> [WHAT IS BEING ASKED]:
Rewrite the rows below, changing every "Lichtverschmutzung" to "Lichtsmog" and leaving everything else as it is.

> [DATA SUPPLIED]:
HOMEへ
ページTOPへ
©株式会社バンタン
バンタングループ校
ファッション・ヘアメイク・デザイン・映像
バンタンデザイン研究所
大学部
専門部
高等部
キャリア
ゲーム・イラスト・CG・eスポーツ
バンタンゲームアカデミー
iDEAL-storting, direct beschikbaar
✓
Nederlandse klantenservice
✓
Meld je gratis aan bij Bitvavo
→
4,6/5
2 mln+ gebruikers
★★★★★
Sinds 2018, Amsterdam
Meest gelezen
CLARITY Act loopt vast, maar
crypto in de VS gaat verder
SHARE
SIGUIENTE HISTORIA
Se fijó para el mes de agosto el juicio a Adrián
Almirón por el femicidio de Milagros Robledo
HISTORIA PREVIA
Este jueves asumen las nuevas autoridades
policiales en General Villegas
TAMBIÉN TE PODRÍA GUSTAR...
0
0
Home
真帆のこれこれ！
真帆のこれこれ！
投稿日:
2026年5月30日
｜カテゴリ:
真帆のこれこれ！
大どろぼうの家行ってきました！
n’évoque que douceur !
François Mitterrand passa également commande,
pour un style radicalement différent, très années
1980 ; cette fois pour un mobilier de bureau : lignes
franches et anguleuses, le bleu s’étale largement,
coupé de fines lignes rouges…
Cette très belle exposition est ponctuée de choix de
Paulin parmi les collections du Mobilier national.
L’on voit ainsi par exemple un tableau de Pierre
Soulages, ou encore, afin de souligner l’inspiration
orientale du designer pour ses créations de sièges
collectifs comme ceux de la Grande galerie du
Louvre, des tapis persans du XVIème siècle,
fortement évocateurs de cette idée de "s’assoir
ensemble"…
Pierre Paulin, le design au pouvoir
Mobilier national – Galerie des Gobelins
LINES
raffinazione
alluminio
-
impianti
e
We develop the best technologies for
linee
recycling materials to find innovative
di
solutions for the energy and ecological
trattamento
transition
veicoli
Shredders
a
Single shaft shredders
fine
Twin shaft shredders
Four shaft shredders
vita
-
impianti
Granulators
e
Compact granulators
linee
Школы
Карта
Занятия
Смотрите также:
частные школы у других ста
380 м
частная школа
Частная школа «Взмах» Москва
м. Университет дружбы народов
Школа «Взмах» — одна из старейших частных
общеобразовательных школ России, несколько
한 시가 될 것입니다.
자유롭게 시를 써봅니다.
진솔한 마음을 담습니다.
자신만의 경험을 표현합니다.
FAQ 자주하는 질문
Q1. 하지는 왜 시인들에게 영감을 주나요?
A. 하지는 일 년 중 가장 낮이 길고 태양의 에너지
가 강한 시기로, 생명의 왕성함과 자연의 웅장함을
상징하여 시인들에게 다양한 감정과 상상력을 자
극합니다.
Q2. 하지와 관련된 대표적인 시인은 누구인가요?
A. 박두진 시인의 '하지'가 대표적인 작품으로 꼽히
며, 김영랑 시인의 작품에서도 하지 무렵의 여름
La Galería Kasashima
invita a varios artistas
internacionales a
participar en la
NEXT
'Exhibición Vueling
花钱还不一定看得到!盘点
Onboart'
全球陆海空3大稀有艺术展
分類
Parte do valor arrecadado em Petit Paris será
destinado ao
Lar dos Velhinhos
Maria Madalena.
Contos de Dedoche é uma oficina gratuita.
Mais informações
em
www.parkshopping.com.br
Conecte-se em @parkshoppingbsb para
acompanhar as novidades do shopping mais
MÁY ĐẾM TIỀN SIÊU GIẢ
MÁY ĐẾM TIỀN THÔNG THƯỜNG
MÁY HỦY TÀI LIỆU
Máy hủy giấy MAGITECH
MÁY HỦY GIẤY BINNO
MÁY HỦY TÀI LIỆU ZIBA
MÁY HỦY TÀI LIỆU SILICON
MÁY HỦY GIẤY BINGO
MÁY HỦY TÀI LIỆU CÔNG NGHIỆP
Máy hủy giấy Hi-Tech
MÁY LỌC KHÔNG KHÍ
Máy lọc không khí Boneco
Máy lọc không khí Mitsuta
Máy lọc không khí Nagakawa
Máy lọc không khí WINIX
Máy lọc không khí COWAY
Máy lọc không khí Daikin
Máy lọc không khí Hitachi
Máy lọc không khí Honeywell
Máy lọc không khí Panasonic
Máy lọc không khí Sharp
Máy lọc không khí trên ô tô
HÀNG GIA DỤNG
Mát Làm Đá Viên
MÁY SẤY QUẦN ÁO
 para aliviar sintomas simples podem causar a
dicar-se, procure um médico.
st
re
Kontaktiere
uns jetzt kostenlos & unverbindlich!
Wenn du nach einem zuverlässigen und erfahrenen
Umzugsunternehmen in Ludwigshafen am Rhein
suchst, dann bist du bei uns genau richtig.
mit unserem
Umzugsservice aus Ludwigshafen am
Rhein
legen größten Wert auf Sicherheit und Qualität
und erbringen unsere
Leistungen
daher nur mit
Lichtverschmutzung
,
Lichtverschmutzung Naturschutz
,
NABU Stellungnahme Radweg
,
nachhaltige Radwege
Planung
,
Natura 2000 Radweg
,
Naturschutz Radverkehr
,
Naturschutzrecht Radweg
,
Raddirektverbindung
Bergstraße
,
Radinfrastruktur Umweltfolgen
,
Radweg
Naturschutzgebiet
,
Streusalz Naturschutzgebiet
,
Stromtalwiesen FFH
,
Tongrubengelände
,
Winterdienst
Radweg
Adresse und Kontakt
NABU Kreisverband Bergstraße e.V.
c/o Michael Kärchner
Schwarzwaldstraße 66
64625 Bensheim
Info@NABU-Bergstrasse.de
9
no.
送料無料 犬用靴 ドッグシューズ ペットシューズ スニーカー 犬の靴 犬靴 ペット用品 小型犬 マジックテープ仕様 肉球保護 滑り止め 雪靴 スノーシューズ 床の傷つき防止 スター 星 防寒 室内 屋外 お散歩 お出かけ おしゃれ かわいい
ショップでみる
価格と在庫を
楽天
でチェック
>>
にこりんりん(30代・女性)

> [SOLUTION FOR THIS PROBLEM]:
HOMEへ
ページTOPへ
©株式会社バンタン
バンタングループ校
ファッション・ヘアメイク・デザイン・映像
バンタンデザイン研究所
大学部
専門部
高等部
キャリア
ゲーム・イラスト・CG・eスポーツ
バンタンゲームアカデミー
iDEAL-storting, direct beschikbaar
✓
Nederlandse klantenservice
✓
Meld je gratis aan bij Bitvavo
→
4,6/5
2 mln+ gebruikers
★★★★★
Sinds 2018, Amsterdam
Meest gelezen
CLARITY Act loopt vast, maar
crypto in de VS gaat verder
SHARE
SIGUIENTE HISTORIA
Se fijó para el mes de agosto el juicio a Adrián
Almirón por el femicidio de Milagros Robledo
HISTORIA PREVIA
Este jueves asumen las nuevas autoridades
policiales en General Villegas
TAMBIÉN TE PODRÍA GUSTAR...
0
0
Home
真帆のこれこれ！
真帆のこれこれ！
投稿日:
2026年5月30日
｜カテゴリ:
真帆のこれこれ！
大どろぼうの家行ってきました！
n’évoque que douceur !
François Mitterrand passa également commande,
pour un style radicalement différent, très années
1980 ; cette fois pour un mobilier de bureau : lignes
franches et anguleuses, le bleu s’étale largement,
coupé de fines lignes rouges…
Cette très belle exposition est ponctuée de choix de
Paulin parmi les collections du Mobilier national.
L’on voit ainsi par exemple un tableau de Pierre
Soulages, ou encore, afin de souligner l’inspiration
orientale du designer pour ses créations de sièges
collectifs comme ceux de la Grande galerie du
Louvre, des tapis persans du XVIème siècle,
fortement évocateurs de cette idée de "s’assoir
ensemble"…
Pierre Paulin, le design au pouvoir
Mobilier national – Galerie des Gobelins
LINES
raffinazione
alluminio
-
impianti
e
We develop the best technologies for
linee
recycling materials to find innovative
di
solutions for the energy and ecological
trattamento
transition
veicoli
Shredders
a
Single shaft shredders
fine
Twin shaft shredders
Four shaft shredders
vita
-
impianti
Granulators
e
Compact granulators
linee
Школы
Карта
Занятия
Смотрите также:
частные школы у других ста
380 м
частная школа
Частная школа «Взмах» Москва
м. Университет дружбы народов
Школа «Взмах» — одна из старейших частных
общеобразовательных школ России, несколько
한 시가 될 것입니다.
자유롭게 시를 써봅니다.
진솔한 마음을 담습니다.
자신만의 경험을 표현합니다.
FAQ 자주하는 질문
Q1. 하지는 왜 시인들에게 영감을 주나요?
A. 하지는 일 년 중 가장 낮이 길고 태양의 에너지
가 강한 시기로, 생명의 왕성함과 자연의 웅장함을
상징하여 시인들에게 다양한 감정과 상상력을 자
극합니다.
Q2. 하지와 관련된 대표적인 시인은 누구인가요?
A. 박두진 시인의 '하지'가 대표적인 작품으로 꼽히
며, 김영랑 시인의 작품에서도 하지 무렵의 여름
La Galería Kasashima
invita a varios artistas
internacionales a
participar en la
NEXT
'Exhibición Vueling
花钱还不一定看得到!盘点
Onboart'
全球陆海空3大稀有艺术展
分類
Parte do valor arrecadado em Petit Paris será
destinado ao
Lar dos Velhinhos
Maria Madalena.
Contos de Dedoche é uma oficina gratuita.
Mais informações
em
www.parkshopping.com.br
Conecte-se em @parkshoppingbsb para
acompanhar as novidades do shopping mais
MÁY ĐẾM TIỀN SIÊU GIẢ
MÁY ĐẾM TIỀN THÔNG THƯỜNG
MÁY HỦY TÀI LIỆU
Máy hủy giấy MAGITECH
MÁY HỦY GIẤY BINNO
MÁY HỦY TÀI LIỆU ZIBA
MÁY HỦY TÀI LIỆU SILICON
MÁY HỦY GIẤY BINGO
MÁY HỦY TÀI LIỆU CÔNG NGHIỆP
Máy hủy giấy Hi-Tech
MÁY LỌC KHÔNG KHÍ
Máy lọc không khí Boneco
Máy lọc không khí Mitsuta
Máy lọc không khí Nagakawa
Máy lọc không khí WINIX
Máy lọc không khí COWAY
Máy lọc không khí Daikin
Máy lọc không khí Hitachi
Máy lọc không khí Honeywell
Máy lọc không khí Panasonic
Máy lọc không khí Sharp
Máy lọc không khí trên ô tô
HÀNG GIA DỤNG
Mát Làm Đá Viên
MÁY SẤY QUẦN ÁO
 para aliviar sintomas simples podem causar a
dicar-se, procure um médico.
st
re
Kontaktiere
uns jetzt kostenlos & unverbindlich!
Wenn du nach einem zuverlässigen und erfahrenen
Umzugsunternehmen in Ludwigshafen am Rhein
suchst, dann bist du bei uns genau richtig.
mit unserem
Umzugsservice aus Ludwigshafen am
Rhein
legen größten Wert auf Sicherheit und Qualität
und erbringen unsere
Leistungen
daher nur mit
Lichtsmog
,
Lichtsmog Naturschutz
,
NABU Stellungnahme Radweg
,
nachhaltige Radwege
Planung
,
Natura 2000 Radweg
,
Naturschutz Radverkehr
,
Naturschutzrecht Radweg
,
Raddirektverbindung
Bergstraße
,
Radinfrastruktur Umweltfolgen
,
Radweg
Naturschutzgebiet
,
Streusalz Naturschutzgebiet
,
Stromtalwiesen FFH
,
Tongrubengelände
,
Winterdienst
Radweg
Adresse und Kontakt
NABU Kreisverband Bergstraße e.V.
c/o Michael Kärchner
Schwarzwaldstraße 66
64625 Bensheim
Info@NABU-Bergstrasse.de
9
no.
送料無料 犬用靴 ドッグシューズ ペットシューズ スニーカー 犬の靴 犬靴 ペット用品 小型犬 マジックテープ仕様 肉球保護 滑り止め 雪靴 スノーシューズ 床の傷つき防止 スター 星 防寒 室内 屋外 お散歩 お出かけ おしゃれ かわいい
ショップでみる
価格と在庫を
楽天
でチェック
>>
にこりんりん(30代・女性)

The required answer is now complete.